The Implementation of Framework for Improvement by Vertical Enhancement
(FIVE) into Energy Exascale Earth System Model (E3SM)
The low cloud bias in global climate models (GCMs) remains an unsolved
problem. Coarse vertical resolution in GCMs has been suggested to be a
significant cause of low cloud bias because planetary boundary layer
parameterizations cannot resolve sharp temperature and moisture
gradients often found at the top of subtropical stratocumulus layers.
This work aims to lessen the low cloud problem by implementing a new
computational method, the Framework for Improvement by Vertical
Enhancement (FIVE), into the Energy Exascale Earth System Model (E3SM).
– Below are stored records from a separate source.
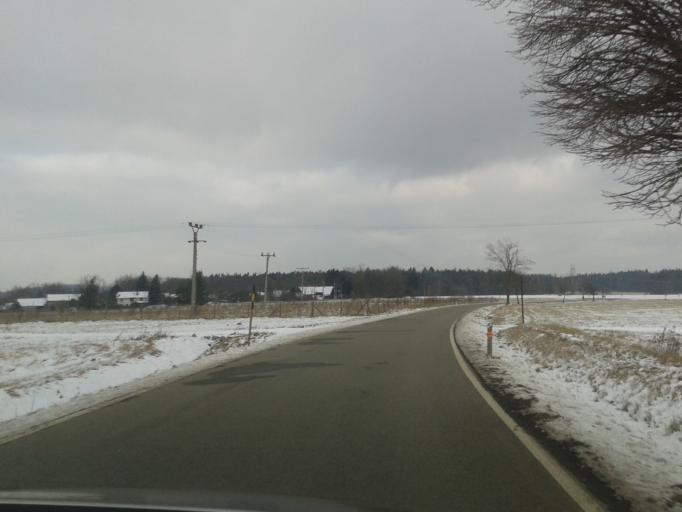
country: CZ
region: Olomoucky
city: Horni Stepanov
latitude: 49.5839
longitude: 16.8300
Three physics schemes representing microphysics, radiation, and
turbulence as well as vertical advection are interfaced to vertically
enhanced physics (VEP), which allows for these processes to be computed
on a higher vertical resolution grid compared to the rest of the E3SM
model. We demonstrate the better representation of subtropical boundary
layer clouds with FIVE while limiting additional computational cost from
the increased number of levels. When the vertical resolution approaches
the LES-like vertical resolution in VEP, the climatological low cloud
amount shows a significant increase of more than 30% in the
southeastern Pacific Ocean. Besides the improvement of low-level cloud
amount, the skill scores of mid- and high-level cloud amounts are not
negatively impacted partly because FIVE can avoid negative consequences
of running deep convection parameterization at high vertical resolution.